Work item a: In the interview excerpt about author themes, list every item the indie community has concentrated on in book marketing, according to the text.

Source document:
____

Joanna: It's really interesting. Can we explore the word ‘theme' a little more? Because, of course, as fiction writers, the word theme can mean different things. So I guess just to be specific to me, because you're on my show.
So in my fiction as J.F. Penn, pretty much every single one of my books has something that is religious. Although I'm not a Christian, everything resonates with religious history, religious places, religious myth, the supernatural, in the way that it falls towards the religious side as opposed to like witches and ghosts and things.
So that's something that is an underlying theme in all of my fiction writing. So is that what you mean by theme? Or should it be a more emotional element, like often my books are about sisters?
Isabelle: Yes. So imagine we're doing an author brand story session then. It's just the two of us.
Joanna: Just the two of us. No one is listening!
Isabelle: So I would say to you, okay, well, that's really interesting about the religious myth and the supernatural. So I would be trying to find out, so where does that come from? Where does the kind of fascination with those things come from?
So you mentioned sisters. So that, again, is an intriguing theme.
What is it about sisters? Is it about the relationships between sisters? Is that somehow then tied into the themes of the supernatural, the religious myth?
So I'm always saying to authors, but you know, why?
Tell me why that's important, and then, why is that important? So that we get right underneath the skin of it.
Often this brings stuff up for people that they hadn't ever kind of articulated ever, sometimes not even to themselves. They'll say to me, “Oh, that's always been there. It's like a huge kind of thing that is so, so important to me. It's so integral to who I am and what I'm writing.”
Joanna: That's interesting. My last nonfiction book was called Writing the Shadow: Turn Your Inner Darkness Into Words, and that's actually the process that one gets into in terms of writing the shadow is these deeper side of things you might not have really known about consciously, but that affects everything you do.
So it's very interesting that you're going down to such a deep level for people. I feel like —
So much of book marketing is on the surface. What we've concentrated on a lot in the indie community has been keywords, and categories, and ad copy, and cover design as well.

____

Records for this exercise:

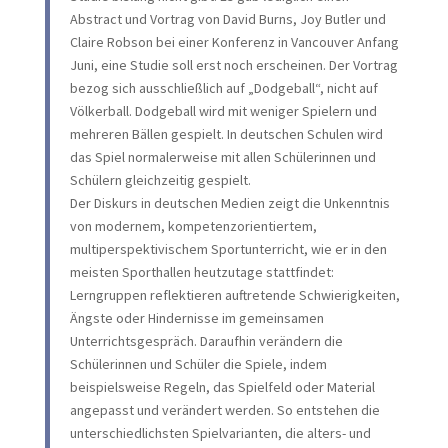
Abstract und Vortrag von David Burns, Joy Butler und
Claire Robson bei einer Konferenz in Vancouver Anfang
Juni, eine Studie soll erst noch erscheinen. Der Vortrag
bezog sich ausschließlich auf „Dodgeball“, nicht auf
Völkerball. Dodgeball wird mit weniger Spielern und
mehreren Bällen gespielt. In deutschen Schulen wird
das Spiel normalerweise mit allen Schülerinnen und
Schülern gleichzeitig gespielt.
Der Diskurs in deutschen Medien zeigt die Unkenntnis
von modernem, kompetenzorientiertem,
multiperspektivischem Sportunterricht, wie er in den
meisten Sporthallen heutzutage stattfindet:
Lerngruppen reflektieren auftretende Schwierigkeiten,
Ängste oder Hindernisse im gemeinsamen
Unterrichtsgespräch. Daraufhin verändern die
Schülerinnen und Schüler die Spiele, indem
beispielsweise Regeln, das Spielfeld oder Material
angepasst und verändert werden. So entstehen die
unterschiedlichsten Spielvarianten, die alters- und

____

Work item b: Reproduce the rows word for word, starting at the beginning of the rows and ending at the line that contains "Schülern gleichzeitig gespielt.", both ends included. Omit the pictures.

Answer section a:
- keywords
- categories
- ad copy
- cover design

Answer section b:
Abstract und Vortrag von David Burns, Joy Butler und
Claire Robson bei einer Konferenz in Vancouver Anfang
Juni, eine Studie soll erst noch erscheinen. Der Vortrag
bezog sich ausschließlich auf „Dodgeball“, nicht auf
Völkerball. Dodgeball wird mit weniger Spielern und
mehreren Bällen gespielt. In deutschen Schulen wird
das Spiel normalerweise mit allen Schülerinnen und
Schülern gleichzeitig gespielt.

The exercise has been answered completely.